Tuesday, April 12, 2005

Node Synchronization

Suppose you have many robots in an area or perhaps you have wireless sensors distributed in an environment. However, you would like to get them all synchronized so that they have the same time or that they do an action all simultaneously. How would you do this?

This is a problem of time and how to keep it across multiple locations on different computing resources. One solution is to just start all the nodes at the same time so they all have the same digital clock time. But this requires time-keeping hardware and the guarantee that nothing will ever happen to the nodes that will cause them to lose power temporarily or drift from their synchronized time. In fact, processors track time at different rates for a variety of different reasons, but this isn't important right now. The question is, what are ways you can synchronize these nodes?

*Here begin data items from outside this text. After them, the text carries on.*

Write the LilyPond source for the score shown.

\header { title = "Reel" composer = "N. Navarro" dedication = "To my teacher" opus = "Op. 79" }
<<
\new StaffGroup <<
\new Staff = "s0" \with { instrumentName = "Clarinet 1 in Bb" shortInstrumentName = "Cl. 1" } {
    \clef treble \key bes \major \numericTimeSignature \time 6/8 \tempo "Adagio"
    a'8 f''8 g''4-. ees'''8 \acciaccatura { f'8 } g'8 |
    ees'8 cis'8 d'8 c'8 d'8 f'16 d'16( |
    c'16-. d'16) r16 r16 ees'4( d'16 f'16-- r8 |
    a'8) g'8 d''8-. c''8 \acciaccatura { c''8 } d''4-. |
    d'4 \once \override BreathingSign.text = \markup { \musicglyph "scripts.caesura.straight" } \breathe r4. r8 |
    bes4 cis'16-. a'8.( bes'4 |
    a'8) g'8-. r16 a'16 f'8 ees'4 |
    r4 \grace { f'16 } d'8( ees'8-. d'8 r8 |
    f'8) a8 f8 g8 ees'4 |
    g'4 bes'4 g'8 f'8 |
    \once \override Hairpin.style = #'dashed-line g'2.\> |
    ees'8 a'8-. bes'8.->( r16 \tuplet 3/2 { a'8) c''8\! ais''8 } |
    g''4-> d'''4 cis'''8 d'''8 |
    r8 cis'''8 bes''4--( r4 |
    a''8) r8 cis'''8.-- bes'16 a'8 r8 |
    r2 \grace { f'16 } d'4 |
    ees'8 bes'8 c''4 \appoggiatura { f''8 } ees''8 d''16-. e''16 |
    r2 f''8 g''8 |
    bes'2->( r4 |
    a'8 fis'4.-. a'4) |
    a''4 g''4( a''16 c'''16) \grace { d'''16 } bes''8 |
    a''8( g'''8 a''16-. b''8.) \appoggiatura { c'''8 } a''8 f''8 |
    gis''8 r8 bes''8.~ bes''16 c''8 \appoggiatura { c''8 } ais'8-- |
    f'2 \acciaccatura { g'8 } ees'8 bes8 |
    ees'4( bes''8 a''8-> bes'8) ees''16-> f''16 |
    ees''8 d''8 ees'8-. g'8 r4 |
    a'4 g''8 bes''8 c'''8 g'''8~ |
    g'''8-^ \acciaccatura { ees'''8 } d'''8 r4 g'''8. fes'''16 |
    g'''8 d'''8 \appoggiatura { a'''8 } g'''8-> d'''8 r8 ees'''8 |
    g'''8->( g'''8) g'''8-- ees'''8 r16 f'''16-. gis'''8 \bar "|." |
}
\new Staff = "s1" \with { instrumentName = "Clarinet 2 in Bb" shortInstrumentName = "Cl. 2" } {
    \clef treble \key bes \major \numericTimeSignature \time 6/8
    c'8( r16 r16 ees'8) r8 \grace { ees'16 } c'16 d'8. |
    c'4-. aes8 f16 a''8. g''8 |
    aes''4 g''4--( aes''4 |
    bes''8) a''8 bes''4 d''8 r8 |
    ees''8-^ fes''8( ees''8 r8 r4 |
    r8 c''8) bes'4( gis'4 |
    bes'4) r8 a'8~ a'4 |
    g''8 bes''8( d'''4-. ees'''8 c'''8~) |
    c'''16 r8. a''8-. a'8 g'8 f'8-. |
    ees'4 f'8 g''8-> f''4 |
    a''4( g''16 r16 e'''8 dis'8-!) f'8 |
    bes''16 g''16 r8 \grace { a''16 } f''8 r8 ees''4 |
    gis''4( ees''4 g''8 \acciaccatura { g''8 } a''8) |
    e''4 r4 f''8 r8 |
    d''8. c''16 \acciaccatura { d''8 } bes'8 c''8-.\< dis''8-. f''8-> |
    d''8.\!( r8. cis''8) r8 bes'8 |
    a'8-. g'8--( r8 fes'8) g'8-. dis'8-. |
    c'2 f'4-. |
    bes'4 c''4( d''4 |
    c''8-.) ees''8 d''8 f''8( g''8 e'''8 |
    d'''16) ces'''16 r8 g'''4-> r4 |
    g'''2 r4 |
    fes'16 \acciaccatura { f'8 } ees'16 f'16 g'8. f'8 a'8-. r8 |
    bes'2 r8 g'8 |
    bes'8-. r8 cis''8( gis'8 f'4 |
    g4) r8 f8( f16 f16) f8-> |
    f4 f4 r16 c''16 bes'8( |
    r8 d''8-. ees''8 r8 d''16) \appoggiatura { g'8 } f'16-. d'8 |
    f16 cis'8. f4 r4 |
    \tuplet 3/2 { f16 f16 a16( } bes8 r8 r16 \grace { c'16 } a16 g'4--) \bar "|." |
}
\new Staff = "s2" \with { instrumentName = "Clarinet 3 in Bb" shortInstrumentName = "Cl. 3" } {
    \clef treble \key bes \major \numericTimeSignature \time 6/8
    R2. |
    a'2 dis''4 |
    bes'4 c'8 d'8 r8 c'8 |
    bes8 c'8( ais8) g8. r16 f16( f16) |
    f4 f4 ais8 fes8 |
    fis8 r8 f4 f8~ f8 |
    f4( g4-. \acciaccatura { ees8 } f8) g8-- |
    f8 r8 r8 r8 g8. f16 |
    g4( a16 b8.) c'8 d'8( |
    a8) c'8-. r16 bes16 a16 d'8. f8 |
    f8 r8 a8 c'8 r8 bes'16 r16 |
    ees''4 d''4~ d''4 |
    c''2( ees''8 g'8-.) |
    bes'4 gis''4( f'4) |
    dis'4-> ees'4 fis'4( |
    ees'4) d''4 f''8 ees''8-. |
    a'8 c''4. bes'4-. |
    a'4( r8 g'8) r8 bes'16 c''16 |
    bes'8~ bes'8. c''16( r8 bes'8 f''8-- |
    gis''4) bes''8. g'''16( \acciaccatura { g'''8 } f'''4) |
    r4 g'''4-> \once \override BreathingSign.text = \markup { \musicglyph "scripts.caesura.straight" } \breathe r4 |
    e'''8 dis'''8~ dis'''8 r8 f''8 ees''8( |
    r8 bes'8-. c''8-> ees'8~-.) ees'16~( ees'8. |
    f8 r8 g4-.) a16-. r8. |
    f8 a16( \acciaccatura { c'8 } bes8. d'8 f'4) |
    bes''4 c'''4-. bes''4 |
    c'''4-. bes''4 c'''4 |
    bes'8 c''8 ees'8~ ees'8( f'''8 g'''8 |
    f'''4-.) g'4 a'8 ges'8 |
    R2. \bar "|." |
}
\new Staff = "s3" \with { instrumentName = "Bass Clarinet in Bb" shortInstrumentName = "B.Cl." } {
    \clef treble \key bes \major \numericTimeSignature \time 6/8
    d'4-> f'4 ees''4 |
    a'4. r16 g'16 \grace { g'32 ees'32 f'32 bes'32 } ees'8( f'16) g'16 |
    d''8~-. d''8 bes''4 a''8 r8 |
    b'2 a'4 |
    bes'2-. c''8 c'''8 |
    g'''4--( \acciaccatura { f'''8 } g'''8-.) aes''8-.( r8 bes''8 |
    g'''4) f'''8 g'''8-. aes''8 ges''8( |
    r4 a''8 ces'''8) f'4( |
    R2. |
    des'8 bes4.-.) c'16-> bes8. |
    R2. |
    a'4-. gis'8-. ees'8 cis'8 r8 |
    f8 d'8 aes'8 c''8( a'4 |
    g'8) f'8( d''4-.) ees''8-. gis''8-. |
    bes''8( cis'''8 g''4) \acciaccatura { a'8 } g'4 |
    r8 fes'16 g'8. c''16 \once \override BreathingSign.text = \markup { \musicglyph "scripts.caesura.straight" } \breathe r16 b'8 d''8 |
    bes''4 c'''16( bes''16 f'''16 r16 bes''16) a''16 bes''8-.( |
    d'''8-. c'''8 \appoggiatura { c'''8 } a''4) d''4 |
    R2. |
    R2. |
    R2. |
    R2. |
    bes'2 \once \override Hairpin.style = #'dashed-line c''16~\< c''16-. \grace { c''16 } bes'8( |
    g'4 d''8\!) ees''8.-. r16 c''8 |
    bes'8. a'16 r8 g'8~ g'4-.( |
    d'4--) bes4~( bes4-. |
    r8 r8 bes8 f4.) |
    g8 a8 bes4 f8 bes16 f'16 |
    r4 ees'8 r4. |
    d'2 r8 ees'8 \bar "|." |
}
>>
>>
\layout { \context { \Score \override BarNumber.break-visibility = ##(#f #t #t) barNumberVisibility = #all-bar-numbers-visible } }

Assuming you have the ability to communicate with your neighbors through a wireless communication, you can implement something called a pulse-coupled oscillator. This is essentially modeled after natural phenomena such as crickets, fireflies, and pacemaker cells. Each individual member in the population emits a periodic "cry" or "signal". In the case of crickets, its the screach. In the case of the firefly it's the photoluminescent flash of its torso. However, over time the periodic pulses of the individuals begin to synchronize over time by gradually adjusting their period to that of their neighbors. This allows you to synchronize the whole population without any notion of "global time" or a centralized time-keeper.

This phenomenon is very interesting and if you're interested in knowing how to implement it in a technological system, you can read this paper[1] on how they used it in coordinating the data transmission times in a wireless sensor network to conserve power.

[1] Wakamiya, N., Murata, M., "Scalable and Robust Scheme for Data Fusion in Sensor Networks", Proceedings of the First International Workshop on Biologically Inspired Approaches to Advanced Information Technology, Lausanne, pp. 305-314, January 2004

Thursday, April 07, 2005

Robot Software

One of the difficulties of doing research on robotic platforms is the lack of available software to accomplish basic functions like obstacle avoidance, mapping, vision, etc. For those software components that are available, they only work in limited circumstances on certain platforms. This situation makes the prospect of doing your own original robotics application an especially daunting task because you will have to re-write a lot of software to accomplish basic functions-- in effect, re-inventing the wheel.

The study of Robot Software Architectures seeks to alleviate the numerous problems encountered by novice robot programmers by providing easy and simple frameworks in which to test applications and re-utilize old software written by other groups for possibly different robot platforms.

MARIE is a project that seeks to unify and integrate all the various disparate software packages and testing suites. This would allow a person to rapidly develop and test software using tools that were not designed to work together.

Player is an abstracted device interface to various robotics research platforms. This allows you to run your programs on the real robot as well as on the two simulation environments, Stage and Gazebo.